Can you reproduce every one of the entries below line for line, changing nothing?

SOURCE MATERIAL:

^^^^^^^^

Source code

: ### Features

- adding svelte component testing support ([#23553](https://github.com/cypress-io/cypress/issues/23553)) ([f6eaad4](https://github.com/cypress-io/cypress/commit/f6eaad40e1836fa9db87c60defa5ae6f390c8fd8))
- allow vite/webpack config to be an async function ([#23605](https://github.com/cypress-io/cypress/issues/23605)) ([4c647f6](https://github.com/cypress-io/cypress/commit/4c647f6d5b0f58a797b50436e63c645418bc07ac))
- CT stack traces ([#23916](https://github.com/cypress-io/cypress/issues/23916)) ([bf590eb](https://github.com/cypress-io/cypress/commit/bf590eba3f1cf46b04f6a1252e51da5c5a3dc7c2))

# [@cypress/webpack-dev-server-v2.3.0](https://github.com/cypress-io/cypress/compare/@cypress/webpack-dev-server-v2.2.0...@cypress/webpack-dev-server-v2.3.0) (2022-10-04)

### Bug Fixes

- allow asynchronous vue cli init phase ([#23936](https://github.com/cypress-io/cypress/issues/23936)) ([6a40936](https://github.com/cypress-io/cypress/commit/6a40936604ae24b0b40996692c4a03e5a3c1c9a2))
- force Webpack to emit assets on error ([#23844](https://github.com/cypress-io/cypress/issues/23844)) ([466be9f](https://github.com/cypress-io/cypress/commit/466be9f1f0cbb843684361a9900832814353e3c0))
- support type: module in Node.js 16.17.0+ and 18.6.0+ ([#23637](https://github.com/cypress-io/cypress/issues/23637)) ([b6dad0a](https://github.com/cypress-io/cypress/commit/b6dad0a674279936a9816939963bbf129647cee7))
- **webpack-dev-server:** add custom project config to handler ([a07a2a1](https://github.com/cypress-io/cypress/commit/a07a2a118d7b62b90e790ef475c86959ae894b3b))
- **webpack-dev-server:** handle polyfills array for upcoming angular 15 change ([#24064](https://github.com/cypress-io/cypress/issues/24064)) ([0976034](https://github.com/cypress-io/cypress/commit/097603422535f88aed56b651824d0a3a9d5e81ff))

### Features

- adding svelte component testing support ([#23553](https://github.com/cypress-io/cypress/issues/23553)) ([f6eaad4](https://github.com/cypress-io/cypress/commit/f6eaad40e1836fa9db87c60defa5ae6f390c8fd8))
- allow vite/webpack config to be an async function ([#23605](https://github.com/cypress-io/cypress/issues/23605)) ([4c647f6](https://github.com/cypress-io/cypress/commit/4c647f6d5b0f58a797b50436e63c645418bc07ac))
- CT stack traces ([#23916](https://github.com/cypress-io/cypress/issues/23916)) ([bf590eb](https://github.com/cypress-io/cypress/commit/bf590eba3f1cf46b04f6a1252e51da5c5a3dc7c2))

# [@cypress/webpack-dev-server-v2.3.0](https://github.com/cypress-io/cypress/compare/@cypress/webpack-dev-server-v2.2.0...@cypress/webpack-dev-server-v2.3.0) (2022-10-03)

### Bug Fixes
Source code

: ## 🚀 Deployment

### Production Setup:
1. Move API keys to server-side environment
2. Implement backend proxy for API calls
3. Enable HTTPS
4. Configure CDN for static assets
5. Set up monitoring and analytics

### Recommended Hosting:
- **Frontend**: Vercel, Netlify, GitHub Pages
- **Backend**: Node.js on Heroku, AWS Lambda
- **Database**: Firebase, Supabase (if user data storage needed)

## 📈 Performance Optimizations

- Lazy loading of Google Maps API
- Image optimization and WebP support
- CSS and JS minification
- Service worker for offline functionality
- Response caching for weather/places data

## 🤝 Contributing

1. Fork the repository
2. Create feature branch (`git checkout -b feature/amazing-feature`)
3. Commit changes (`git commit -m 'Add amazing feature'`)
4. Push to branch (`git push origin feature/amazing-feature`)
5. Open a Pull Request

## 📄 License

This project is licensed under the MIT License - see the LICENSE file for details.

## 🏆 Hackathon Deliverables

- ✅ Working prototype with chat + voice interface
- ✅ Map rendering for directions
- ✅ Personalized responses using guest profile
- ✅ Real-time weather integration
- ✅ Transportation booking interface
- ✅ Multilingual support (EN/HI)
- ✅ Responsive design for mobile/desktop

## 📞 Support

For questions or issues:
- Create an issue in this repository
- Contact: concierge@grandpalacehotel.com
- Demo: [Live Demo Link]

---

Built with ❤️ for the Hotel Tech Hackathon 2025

^^^^^^^^

RESPONSE TO THE EXERCISE:
Source code

: ### Features

- adding svelte component testing support ([#23553](https://github.com/cypress-io/cypress/issues/23553)) ([f6eaad4](https://github.com/cypress-io/cypress/commit/f6eaad40e1836fa9db87c60defa5ae6f390c8fd8))
- allow vite/webpack config to be an async function ([#23605](https://github.com/cypress-io/cypress/issues/23605)) ([4c647f6](https://github.com/cypress-io/cypress/commit/4c647f6d5b0f58a797b50436e63c645418bc07ac))
- CT stack traces ([#23916](https://github.com/cypress-io/cypress/issues/23916)) ([bf590eb](https://github.com/cypress-io/cypress/commit/bf590eba3f1cf46b04f6a1252e51da5c5a3dc7c2))

# [@cypress/webpack-dev-server-v2.3.0](https://github.com/cypress-io/cypress/compare/@cypress/webpack-dev-server-v2.2.0...@cypress/webpack-dev-server-v2.3.0) (2022-10-04)

### Bug Fixes

- allow asynchronous vue cli init phase ([#23936](https://github.com/cypress-io/cypress/issues/23936)) ([6a40936](https://github.com/cypress-io/cypress/commit/6a40936604ae24b0b40996692c4a03e5a3c1c9a2))
- force Webpack to emit assets on error ([#23844](https://github.com/cypress-io/cypress/issues/23844)) ([466be9f](https://github.com/cypress-io/cypress/commit/466be9f1f0cbb843684361a9900832814353e3c0))
- support type: module in Node.js 16.17.0+ and 18.6.0+ ([#23637](https://github.com/cypress-io/cypress/issues/23637)) ([b6dad0a](https://github.com/cypress-io/cypress/commit/b6dad0a674279936a9816939963bbf129647cee7))
- **webpack-dev-server:** add custom project config to handler ([a07a2a1](https://github.com/cypress-io/cypress/commit/a07a2a118d7b62b90e790ef475c86959ae894b3b))
- **webpack-dev-server:** handle polyfills array for upcoming angular 15 change ([#24064](https://github.com/cypress-io/cypress/issues/24064)) ([0976034](https://github.com/cypress-io/cypress/commit/097603422535f88aed56b651824d0a3a9d5e81ff))

### Features

- adding svelte component testing support ([#23553](https://github.com/cypress-io/cypress/issues/23553)) ([f6eaad4](https://github.com/cypress-io/cypress/commit/f6eaad40e1836fa9db87c60defa5ae6f390c8fd8))
- allow vite/webpack config to be an async function ([#23605](https://github.com/cypress-io/cypress/issues/23605)) ([4c647f6](https://github.com/cypress-io/cypress/commit/4c647f6d5b0f58a797b50436e63c645418bc07ac))
- CT stack traces ([#23916](https://github.com/cypress-io/cypress/issues/23916)) ([bf590eb](https://github.com/cypress-io/cypress/commit/bf590eba3f1cf46b04f6a1252e51da5c5a3dc7c2))

# [@cypress/webpack-dev-server-v2.3.0](https://github.com/cypress-io/cypress/compare/@cypress/webpack-dev-server-v2.2.0...@cypress/webpack-dev-server-v2.3.0) (2022-10-03)

### Bug Fixes
Source code

: ## 🚀 Deployment

### Production Setup:
1. Move API keys to server-side environment
2. Implement backend proxy for API calls
3. Enable HTTPS
4. Configure CDN for static assets
5. Set up monitoring and analytics

### Recommended Hosting:
- **Frontend**: Vercel, Netlify, GitHub Pages
- **Backend**: Node.js on Heroku, AWS Lambda
- **Database**: Firebase, Supabase (if user data storage needed)

## 📈 Performance Optimizations

- Lazy loading of Google Maps API
- Image optimization and WebP support
- CSS and JS minification
- Service worker for offline functionality
- Response caching for weather/places data

## 🤝 Contributing

1. Fork the repository
2. Create feature branch (`git checkout -b feature/amazing-feature`)
3. Commit changes (`git commit -m 'Add amazing feature'`)
4. Push to branch (`git push origin feature/amazing-feature`)
5. Open a Pull Request

## 📄 License

This project is licensed under the MIT License - see the LICENSE file for details.

## 🏆 Hackathon Deliverables

- ✅ Working prototype with chat + voice interface
- ✅ Map rendering for directions
- ✅ Personalized responses using guest profile
- ✅ Real-time weather integration
- ✅ Transportation booking interface
- ✅ Multilingual support (EN/HI)
- ✅ Responsive design for mobile/desktop

## 📞 Support

For questions or issues:
- Create an issue in this repository
- Contact: concierge@grandpalacehotel.com
- Demo: [Live Demo Link]

---

Built with ❤️ for the Hotel Tech Hackathon 2025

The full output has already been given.